Norway is ending trials of e-voting systems used in national and local elections.
Experiments with voting via the net were carried out during elections held in 2011 and 2013.
But the trials have ended because, said the government, voters' fears about their votes becoming public could undermine democratic processes.
Political controversy and the fact that the trials did not boost turnout also led to the experiment ending.
In a statement, Norway's Office of Modernisation said it was ending the experiments following discussions in the nation's parliament about efforts to update voting systems.
The statement said although there was "broad political desire" to let people vote via the net, the poor results from the last two experiments had convinced the government to stop spending money on more trials.
The 2013 trial was also controversial because immediately prior to the election, criticism was levelled at the encryption scheme used to protect votes being sent across the net. Software experts called for the entire voting system to be rewritten to better protect data.
A report looking into the success of the 2013 trial said about 70,000 Norwegians took the chance to cast an e-vote. This represented about 38% of all the 250,000 people across 12 towns and cities who were eligible to vote online.

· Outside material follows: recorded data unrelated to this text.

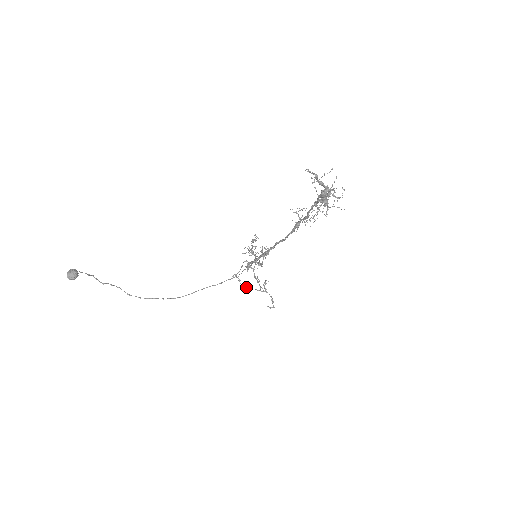
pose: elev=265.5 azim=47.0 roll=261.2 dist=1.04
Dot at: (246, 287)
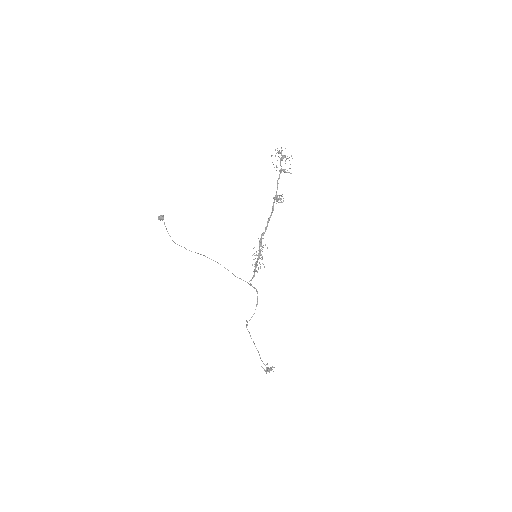
Dot at: occluded
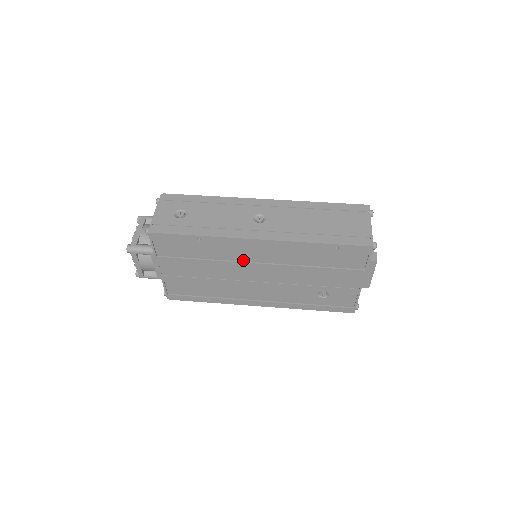
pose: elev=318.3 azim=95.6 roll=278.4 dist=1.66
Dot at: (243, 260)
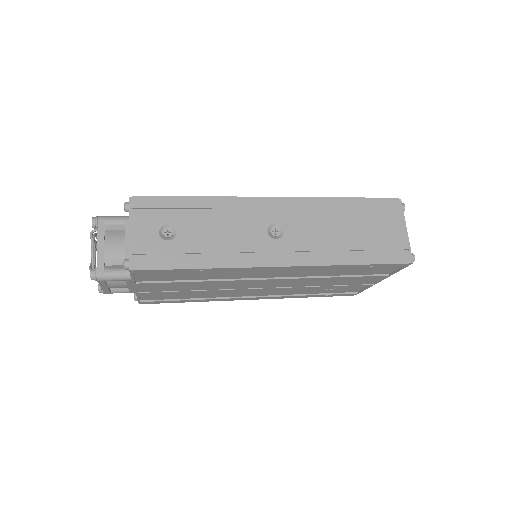
Dot at: (251, 277)
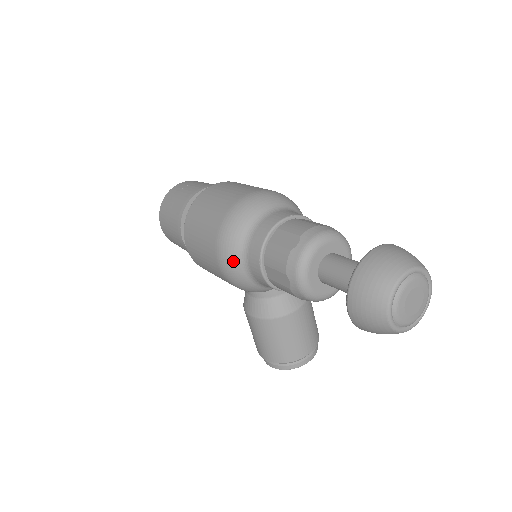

However, it said, there was no evidence that the trial led to a rise in the overall number of people voting nor that it mobilised new groups, such as young people, to vote.
The report by Norway's Institute of Social Research also expressed worries about the fact that online voting took place in what it called "uncontrolled environments". This, it said, undermined the need for a vote to be made in secret without anyone influencing the voter as they made their choice.
It said there was also some evidence that a small number of people, 0.75% of all voters, managed to vote twice in 2013. They did this by voting once online then travelling to a polling station to cast a paper ballot.
Norway has made its decision soon after Jenny Watson, head of Britain's Electoral Commission, said the UK should move more swiftly to adopt e-voting as it could help arrest a decline in the numbers of young voters.